📈 Lecture 11 – Data 100, Spring 2025¶

Data 100, Spring 2025

Acknowledgments Page

In [8]:
import numpy as np
import pandas as pd
import matplotlib.pyplot as plt
%matplotlib inline
import seaborn as sns
import itertools
from mpl_toolkits.mplot3d import Axes3D
In [9]:
# Big font helper
def adjust_fontsize(size=None):
    SMALL_SIZE = 8
    MEDIUM_SIZE = 10
    BIGGER_SIZE = 12
    if size != None:
        SMALL_SIZE = MEDIUM_SIZE = BIGGER_SIZE = size

    plt.rc('font', size=SMALL_SIZE)          # controls default text sizes
    plt.rc('axes', titlesize=SMALL_SIZE)     # fontsize of the axes title
    plt.rc('axes', labelsize=MEDIUM_SIZE)    # fontsize of the x and y labels
    plt.rc('xtick', labelsize=SMALL_SIZE)    # fontsize of the tick labels
    plt.rc('ytick', labelsize=SMALL_SIZE)    # fontsize of the tick labels
    plt.rc('legend', fontsize=SMALL_SIZE)    # legend fontsize
    plt.rc('figure', titlesize=BIGGER_SIZE)  # fontsize of the figure title

🦭 Dugongs Part 1: Comparing Two Different Models, Both Fit with MSE¶

In [10]:
dugongs = pd.read_csv("data/dugongs.csv")
display(dugongs.head())

----

Brief 1
Copy the rows word for word, starting at the first row and ending at the row that contains "826.0], [0, 0, 1]] dist [-0.022872, 0.002790]", and leave the pictures out.
The lecture notebook and the rows come from unrelated sources.

Stored data

----

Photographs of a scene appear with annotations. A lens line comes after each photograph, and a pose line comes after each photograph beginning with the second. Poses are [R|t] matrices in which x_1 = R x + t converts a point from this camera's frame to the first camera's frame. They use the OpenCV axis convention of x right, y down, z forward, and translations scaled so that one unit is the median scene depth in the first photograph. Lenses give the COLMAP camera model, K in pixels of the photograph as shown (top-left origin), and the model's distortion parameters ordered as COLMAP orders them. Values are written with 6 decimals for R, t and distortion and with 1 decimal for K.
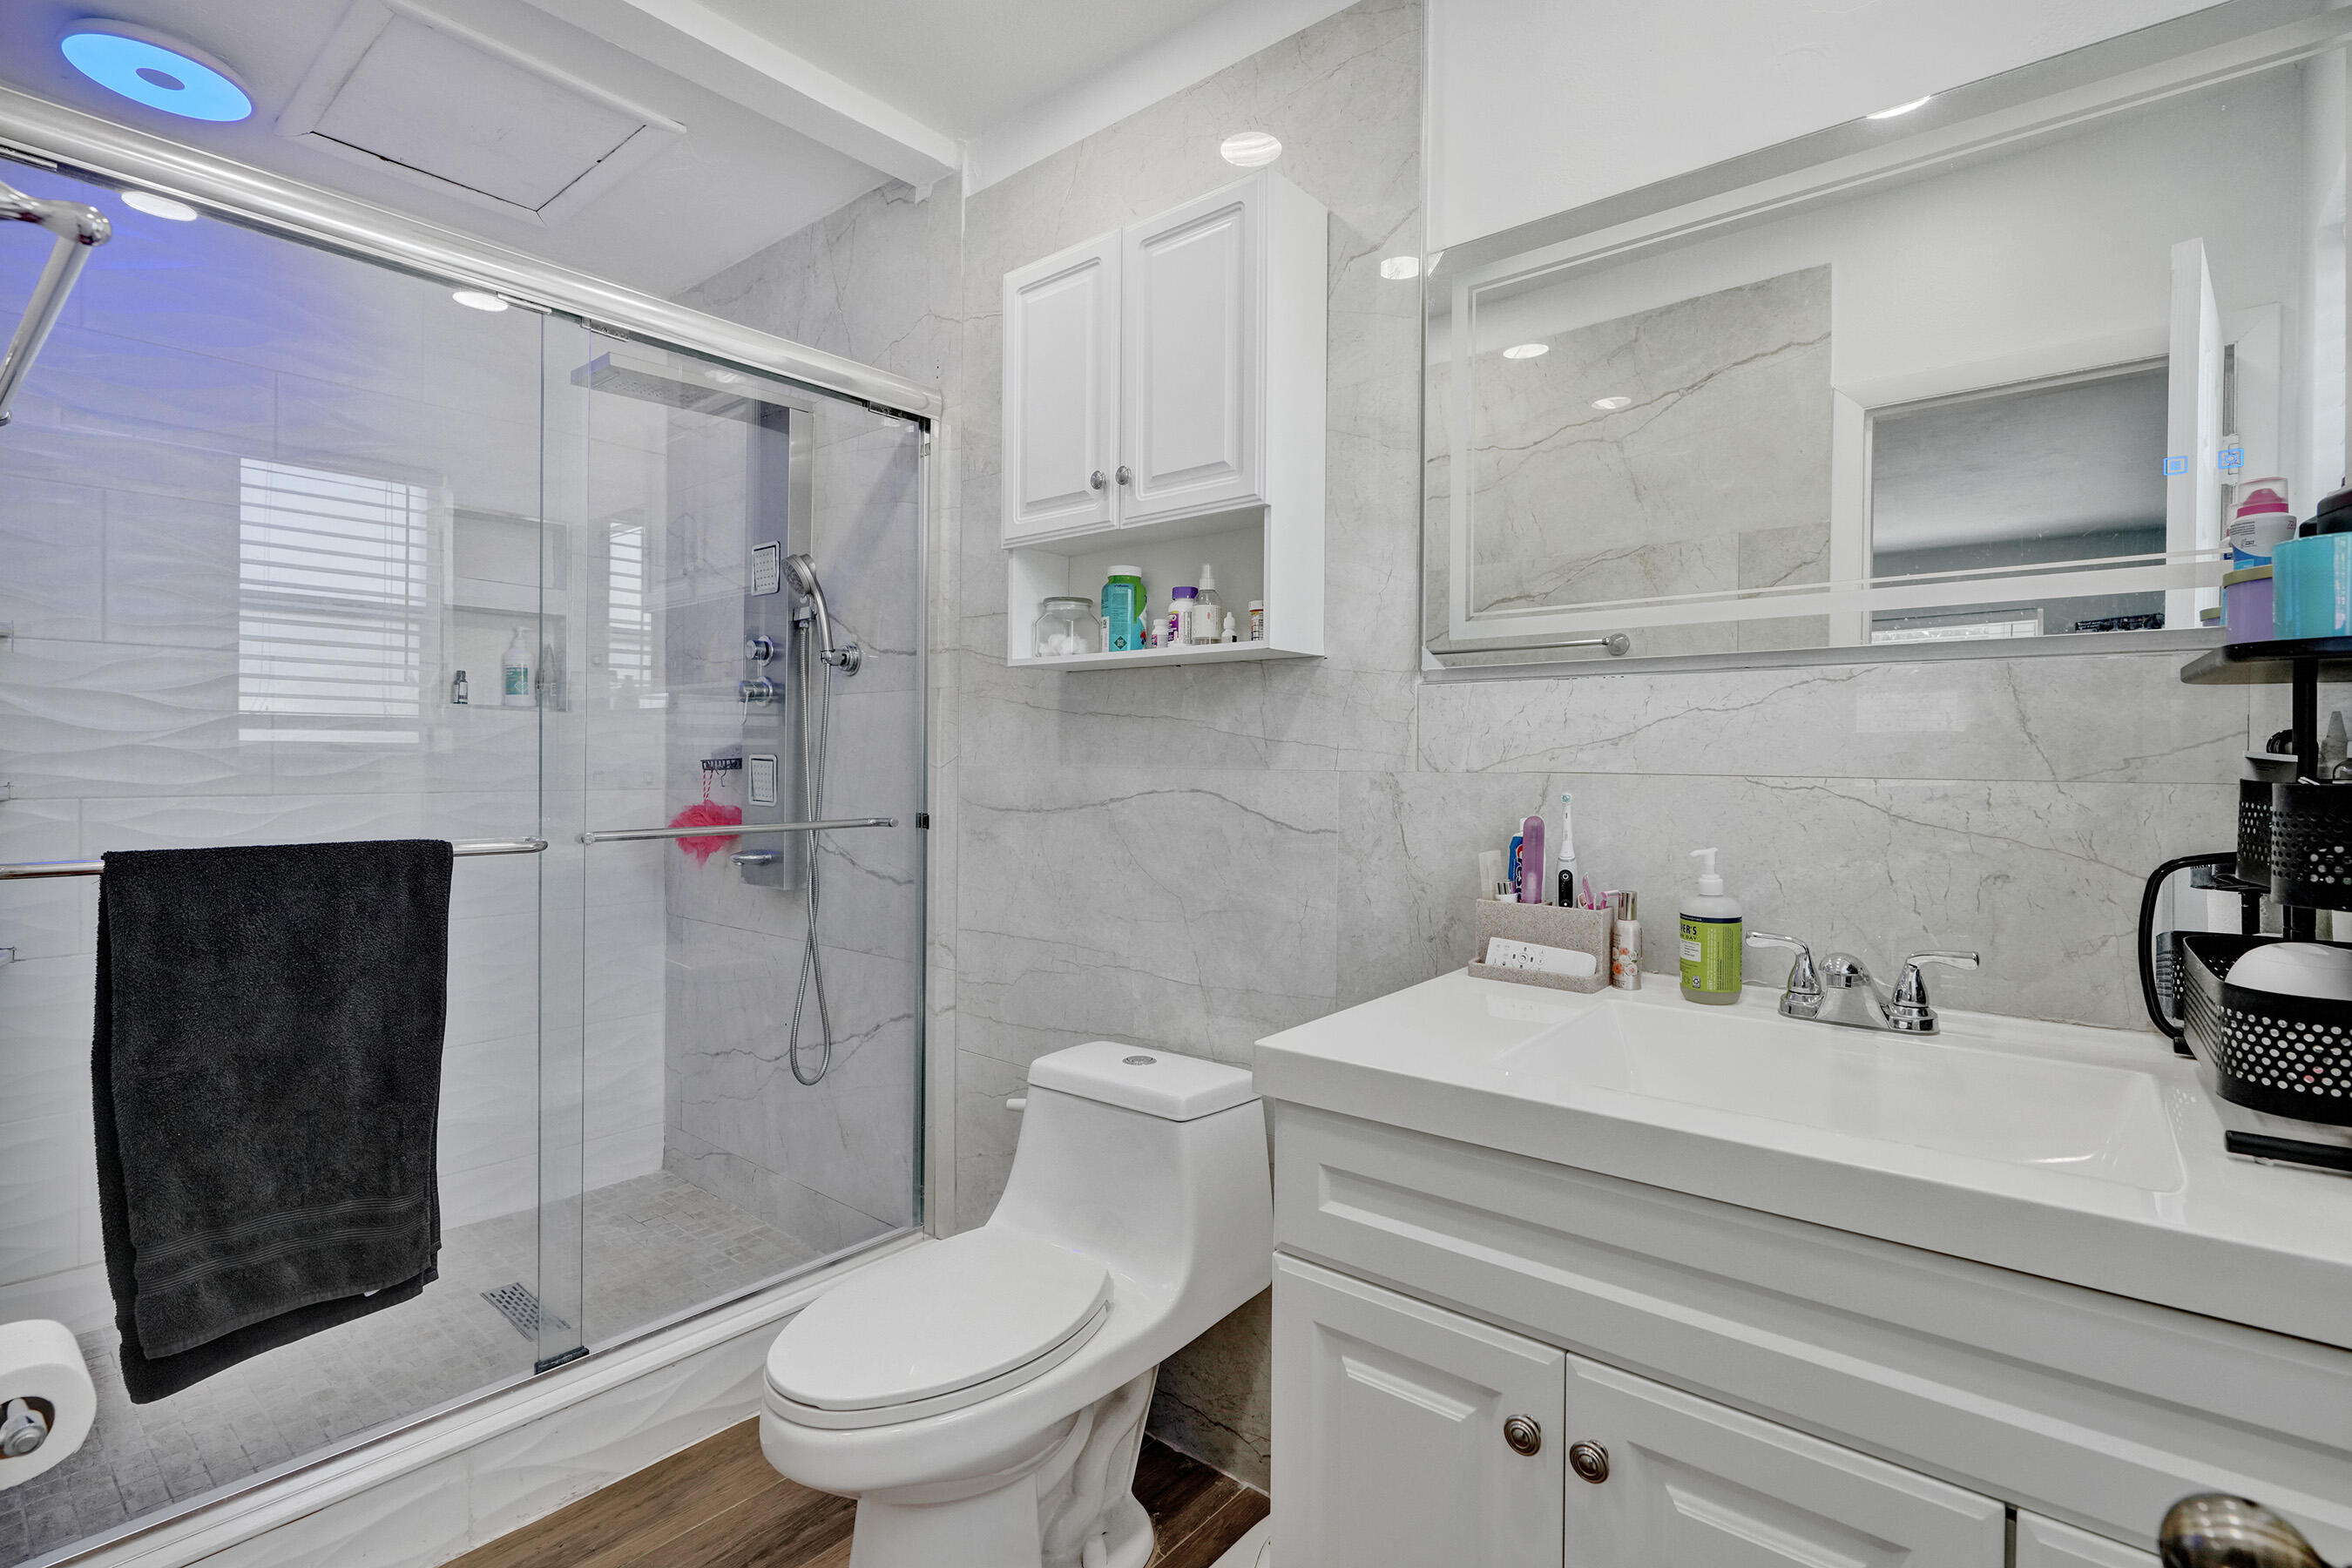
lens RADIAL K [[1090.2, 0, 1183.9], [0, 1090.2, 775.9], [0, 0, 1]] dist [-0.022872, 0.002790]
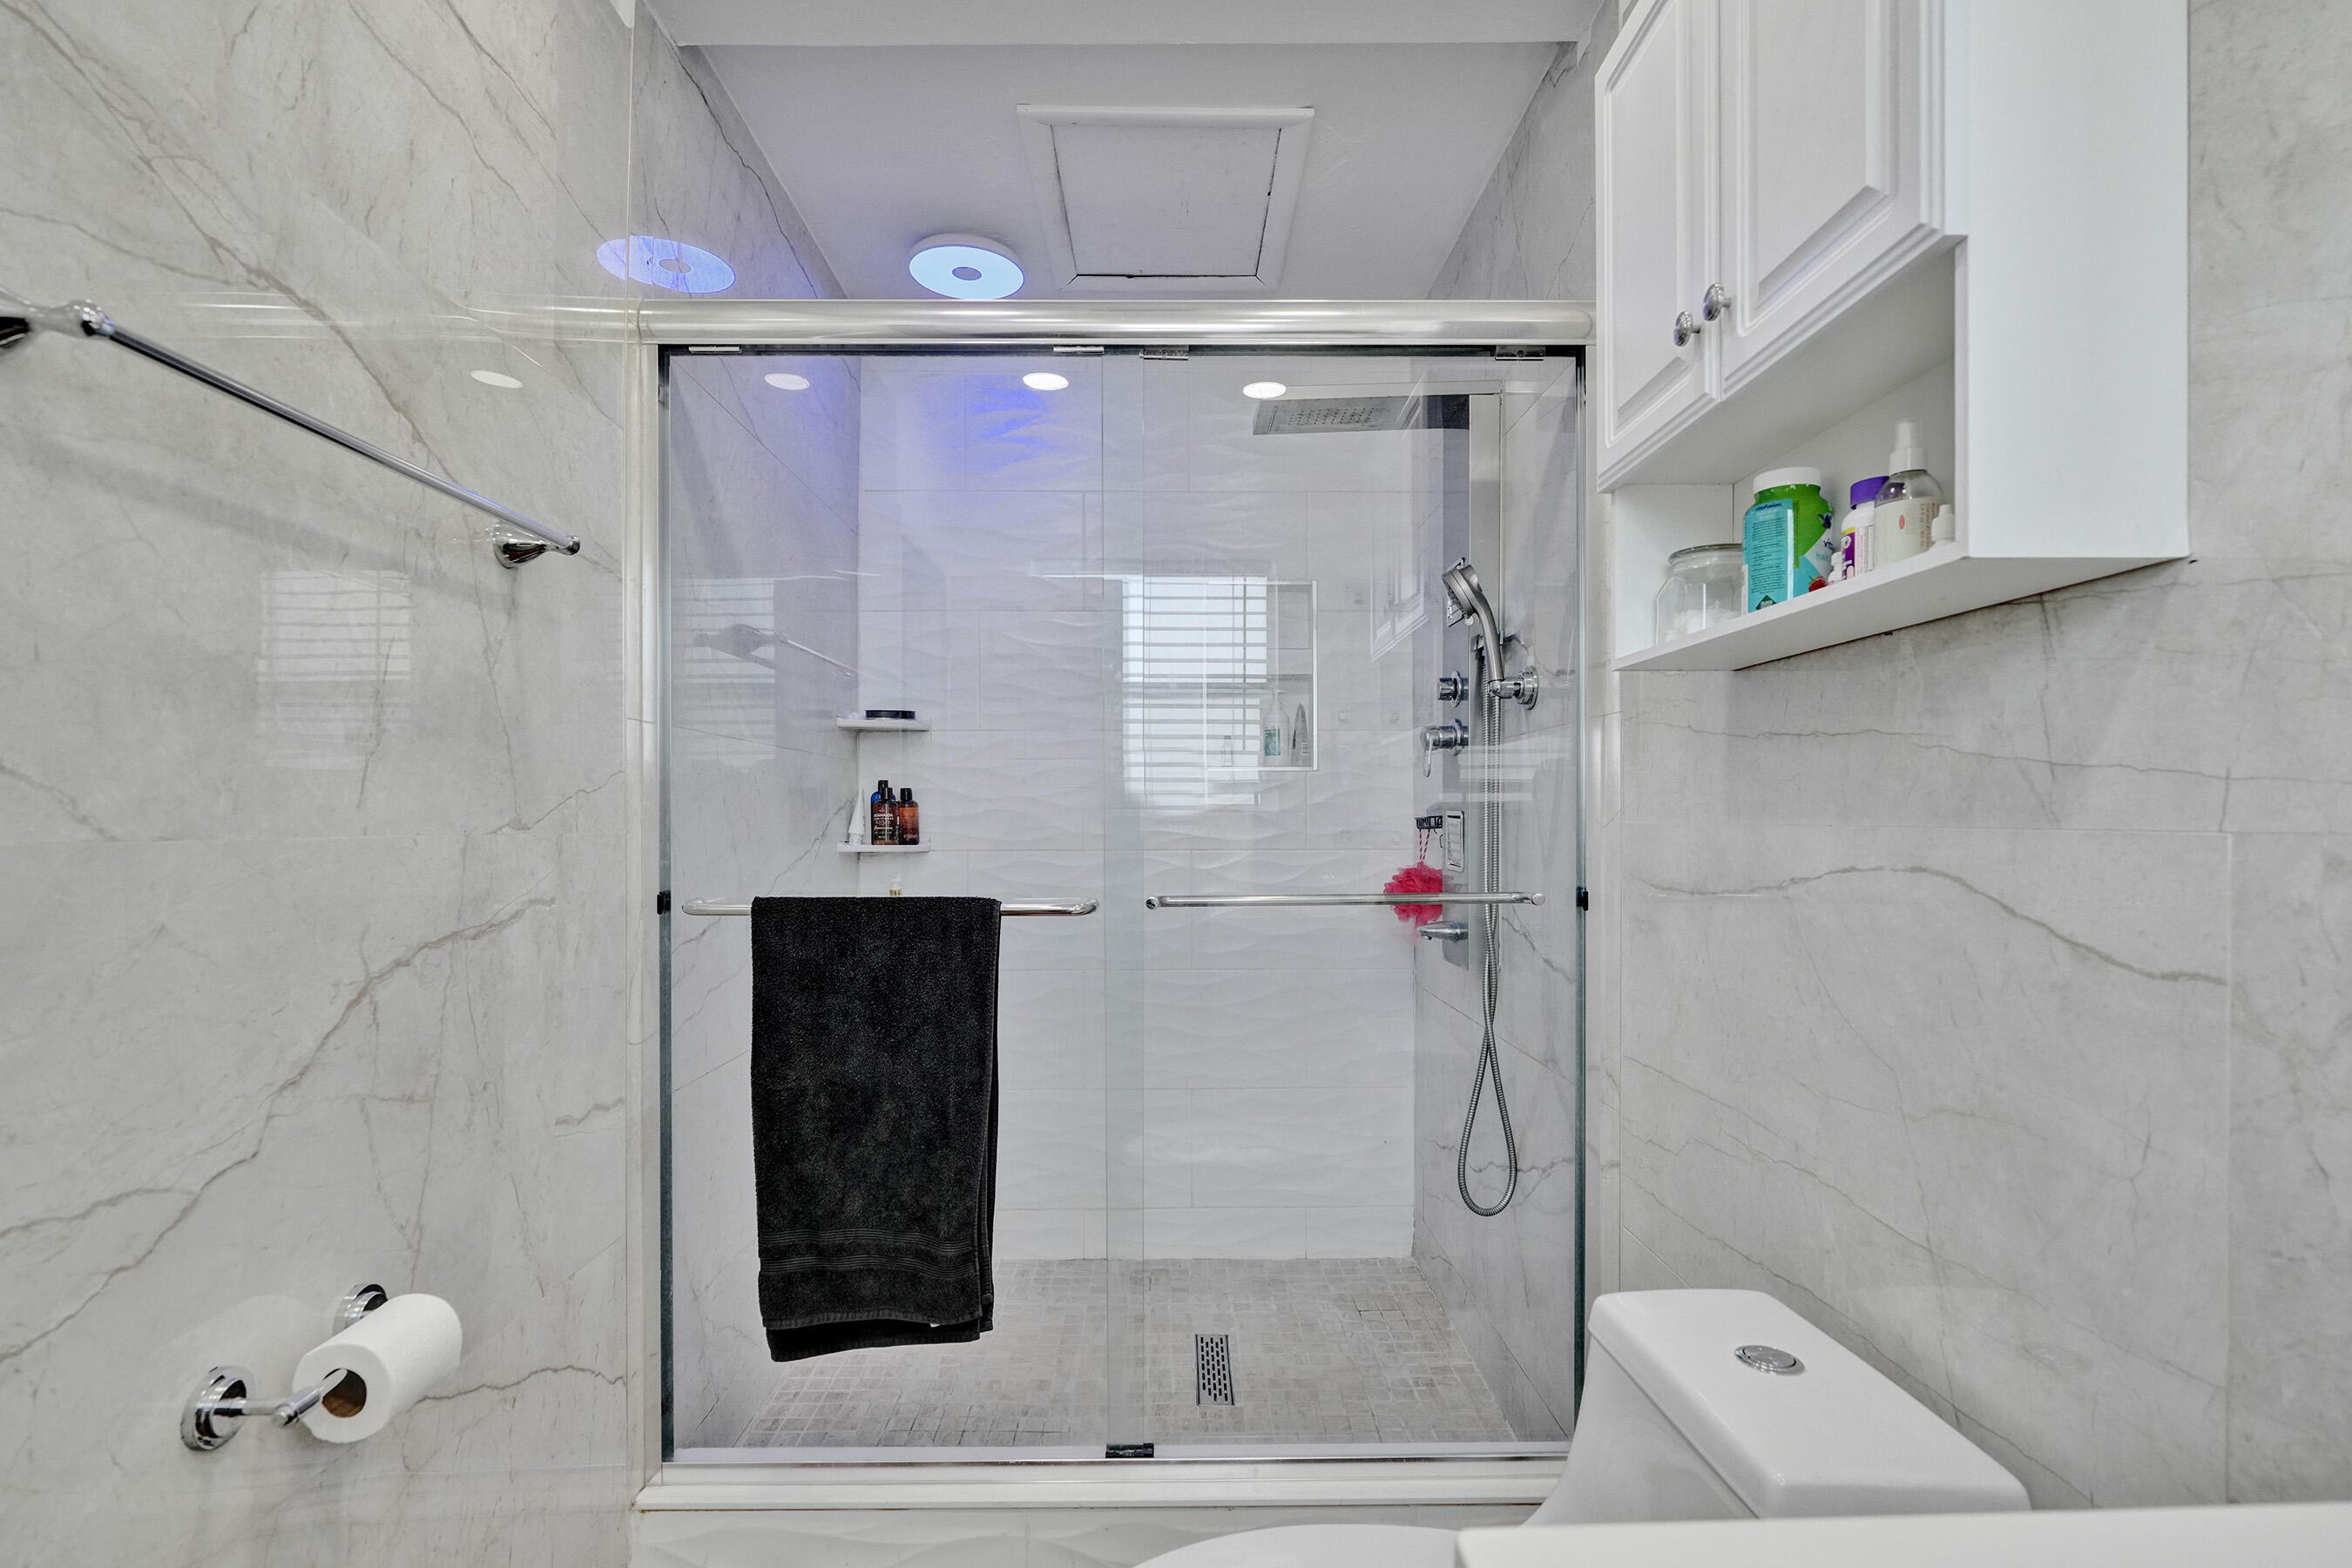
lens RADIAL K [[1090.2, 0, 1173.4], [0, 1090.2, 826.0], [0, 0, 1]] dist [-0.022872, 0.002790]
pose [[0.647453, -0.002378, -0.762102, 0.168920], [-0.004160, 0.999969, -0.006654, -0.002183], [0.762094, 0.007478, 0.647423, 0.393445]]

----

Brief 2
In the lecture notebook, what file path is passed to pd.read_csv to load the dugongs data?

Problem solution 1
Photographs of a scene appear with annotations. A lens line comes after each photograph, and a pose line comes after each photograph beginning with the second. Poses are [R|t] matrices in which x_1 = R x + t converts a point from this camera's frame to the first camera's frame. They use the OpenCV axis convention of x right, y down, z forward, and translations scaled so that one unit is the median scene depth in the first photograph. Lenses give the COLMAP camera model, K in pixels of the photograph as shown (top-left origin), and the model's distortion parameters ordered as COLMAP orders them. Values are written with 6 decimals for R, t and distortion and with 1 decimal for K.
lens RADIAL K [[1090.2, 0, 1183.9], [0, 1090.2, 775.9], [0, 0, 1]] dist [-0.022872, 0.002790]
lens RADIAL K [[1090.2, 0, 1173.4], [0, 1090.2, 826.0], [0, 0, 1]] dist [-0.022872, 0.002790]

Problem solution 2
data/dugongs.csv